Treten vorzeitige Wehen ein, ist zunächst und in erster Linie der niedergelassene Frauenarzt gefordert, mit dem die allermeisten werdenden Mütter ohnehin eng im Kontakt stehen. Eine entscheidende Größe ist dann die Länge des Gebärmutterhalses. Wenn es Wehenaktivität gibt und der Muttermund sich öffnet, verkürzt sich der Gebärmutterhals. „Ergibt diese Messung einen Wert von weniger als 2,5 Zentimetern, muss dringend gehandelt werden“, sagt Dr. Kern. Viele Ärzte empfehlen dann Bettruhe, um die Belastung für die Gebärmutter möglichst gering zu halten und nicht noch zusätzliche Bewegungen auszulösen. Wissenschaftliche Studien, die einen Erfolg dieser Maßnahme belegen, gibt es aber nicht. In bestimmten Fällen kommen auch Medikamente in Betracht, die die Muskulatur der Gebärmutter und damit die Wehen hemmen.

Wenn diese Maßnahmen nicht helfen, kann es kritisch werden. Gängig ist dann eine Naht (Cerclage), die den Gebärmutterhals vorübergehend verschließt. Für komplizierte Ausnahmesituationen, in denen auch dies nicht zum Erfolg führt, weil der Druck in der Fruchtblase zu groß ist, kommt eine Entlastungspunktion des Fruchtwassers (Amnionfluid-Reduktion) in Betracht.

Im St. Elisabeth-Hospital wurde damit in mittlerweile 21 Fällen eine Frühgeburt, die das Kind in höchste Gefahr gebracht hätte, verhindert. Dabei wird die Fruchtblase mit einer Nadel angestochen, damit Fruchtwasser entweichen kann und der Druck vermindert wird. Dies ist aus zwei Gründen enorm kompliziert: Zum einen darf die extrem dünne und fragile Fruchtblase nicht zerstört werden, zum anderen soll nur ein Teil des Fruchtwassers abfließen. Im St. Elisabeth-Hospital waren es zwischen 300 Milliliter und 1,5 Liter.

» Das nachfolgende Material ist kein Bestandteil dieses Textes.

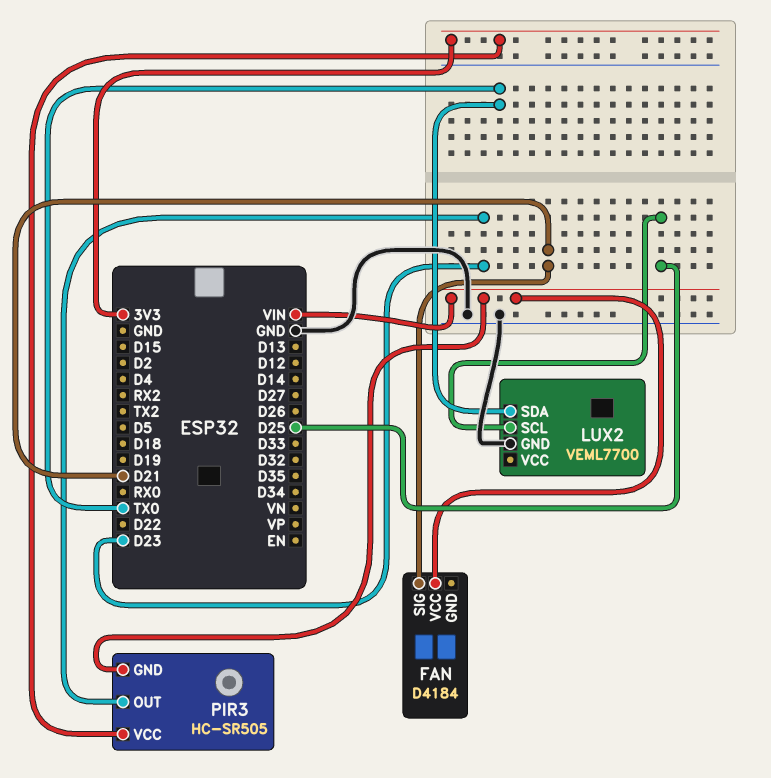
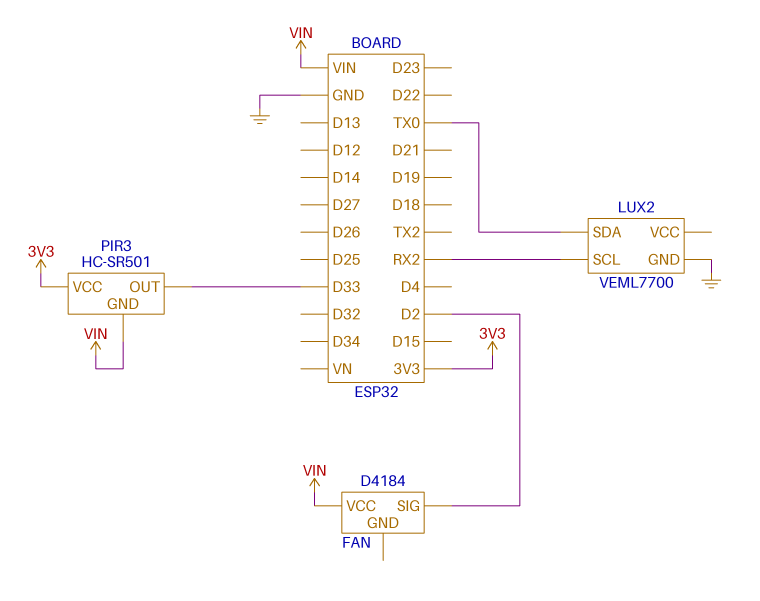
FAN pin SIG: D21 -> D2
LUX2 pin SCL: D25 -> RX2
PIR3: HC-SR505 -> HC-SR501
PIR3 pin OUT: D23 -> D33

Diesen Vorgang kontrolliert zu steuern, verlangt extreme Sorgfalt und Expertise. Der Zeitpunkt bei den 21 Punktionen war unterschiedlich. Der früheste lag in der 20. Schwangerschaftswoche. Die Anspannung ist in solchen Fällen riesig. Über die Maßnahme muss in kürzester Zeit entschieden werden. Das sind dann dramatische Prozesse und stets auch nur das allerletzte Mittel. Dr. Kern ist aber sehr glücklich darüber, dass alle diese Eingriffe zum Erfolg geführt haben. Eine wissenschaftliche Arbeit darüber ist zur Veröffentlichung eingereicht.